I. TIMELINE OF INDUSTRIAL MODERNIZATION

Modern agriculture, electronics, garment, and resource extraction industries all have a tightly interwoven history. The timeline below represents global technological innovations and economic shifts that are especially relevant to the narratives in this book.

1865–1 CE—At the beginning of the common era, the world’s population is about 300 million and the vast majority of human industry is agricultural. The total global population grows less than .1 percent a year for the next 1,500 years before rapid growth is made possible by industrial innovation.

1492—Christopher Columbus first arrives in the Bahamas, accelerating a centuries-long competition between European nations to control access to global resources such as precious metals, agricultural goods, and human labor.

1505—The first recorded sugarcane plantation is established in the New World. Soon, enormous demand for sugar at low cost leads to the importation of thousands of slaves kidnapped from Africa.

1529—The Spanish crown grants conquistador Hernán Cortés the entire Oaxacan Valley in Mexico as personal property (an area covering the modern day state of Morelos and parts of Oaxaca). Spain considers all native inhabitants in the valley to be the property of the state. Indigenous Mexicans are forced to work in plantations (known as haciendas or fincas) and mines owned by Cortés.

1589—William Lee invents the stocking frame, the first fully mechanical loom. Queen Elizabeth I denies Lee a patent with the concern that it would displace handweavers.

1709—Abraham Darby establishes the first European business to produce metal using coke, leading to the development of the steel industry.

1735—Oil sands are mined and the oil extracted at Pechelbronn field in France.

▶ **Input data**

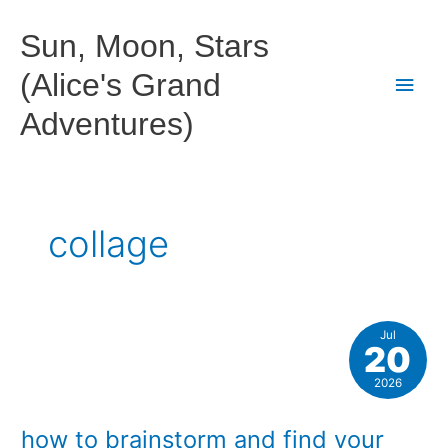
Skip
to
Sun, Moon, Stars
content
(Alice's Grand
Main
Adventures)
Men
collage
Jul
20
2026
how to brainstorm and find your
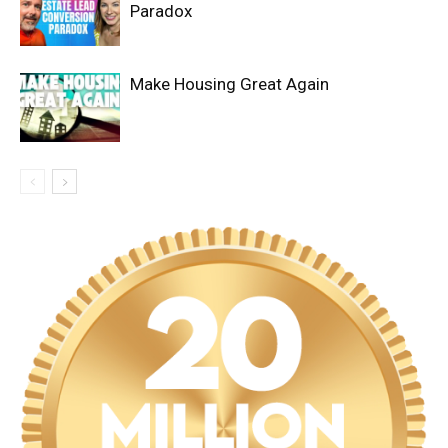
Paradox
Make Housing Great Again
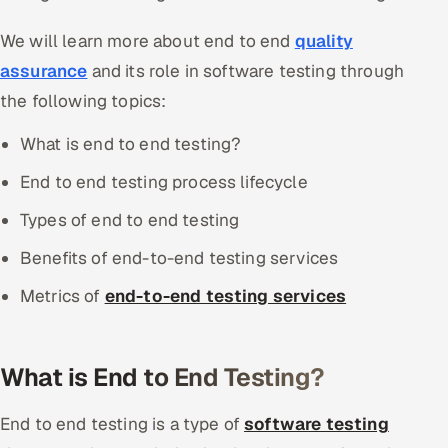
We will learn more about end to end
quality
assurance
and its role in software testing through
the following topics:
What is end to end testing?
End to end testing process lifecycle
Types of end to end testing
Benefits of end-to-end testing services
Metrics of
end-to-end testing services
What is End to End Testing?
End to end testing is a type of
software testing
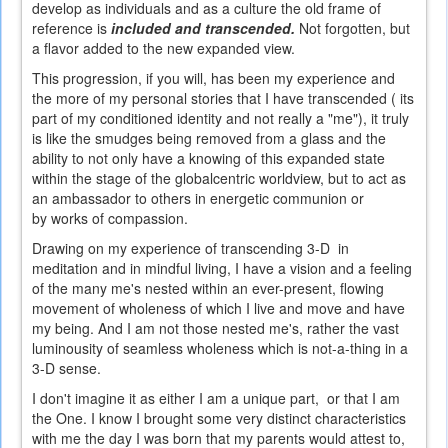
develop as individuals and as a culture the old frame of
reference is
included and transcended.
Not forgotten, but
a flavor added to the new expanded view.
This progression, if you will, has been my experience and
the more of my personal stories that I have transcended ( its
part of my conditioned identity and not really a "me"), it truly
is like the smudges being removed from a glass and the
ability to not only have a knowing of this expanded state
within the stage of the globalcentric worldview, but to act as
an ambassador to others in energetic communion or
by works of compassion.
Drawing on my experience of transcending 3-D in
meditation and in mindful living, I have a vision and a feeling
of the many me's nested within an ever-present, flowing
movement of wholeness of which I live and move and have
my being. And I am not those nested me's, rather the vast
luminousity of seamless wholeness which is not-a-thing in a
3-D sense.
I don't imagine it as either I am a unique part, or that I am
the One. I know I brought some very distinct characteristics
with me the day I was born that my parents would attest to,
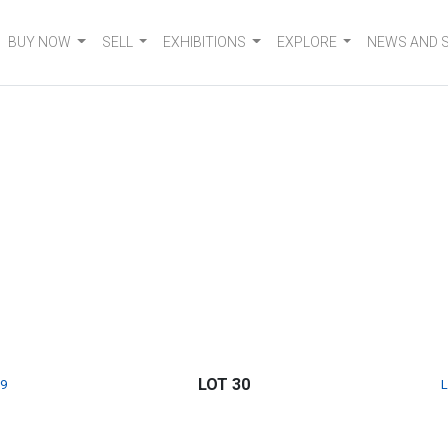
BUY NOW
SELL
EXHIBITIONS
EXPLORE
NEWS AND 
LOT 30
9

▶ **Apply what you read**
(a) Answer these questions from the industrial modernization timeline:
(i) What did Queen Elizabeth I deny William Lee?
(ii) At which field were oil sands mined in 1735?
(iii) What did the Spanish crown grant Hernán Cortés in 1529?
(b) Reproduce the stretch of the industrial modernization timeline from "Modern agriculture, electronics, garment, and" through "and human labor.".

▶ **Answers to this exercise**
(a)
(i) A patent for the stocking frame.
(ii) Pechelbronn field in France.
(iii) The entire Oaxacan Valley in Mexico, as personal property.

(b)
Modern agriculture, electronics, garment, and resource extraction industries all have a tightly interwoven history. The timeline below represents global technological innovations and economic shifts that are especially relevant to the narratives in this book.

1865–1 CE—At the beginning of the common era, the world’s population is about 300 million and the vast majority of human industry is agricultural. The total global population grows less than .1 percent a year for the next 1,500 years before rapid growth is made possible by industrial innovation.

1492—Christopher Columbus first arrives in the Bahamas, accelerating a centuries-long competition between European nations to control access to global resources such as precious metals, agricultural goods, and human labor.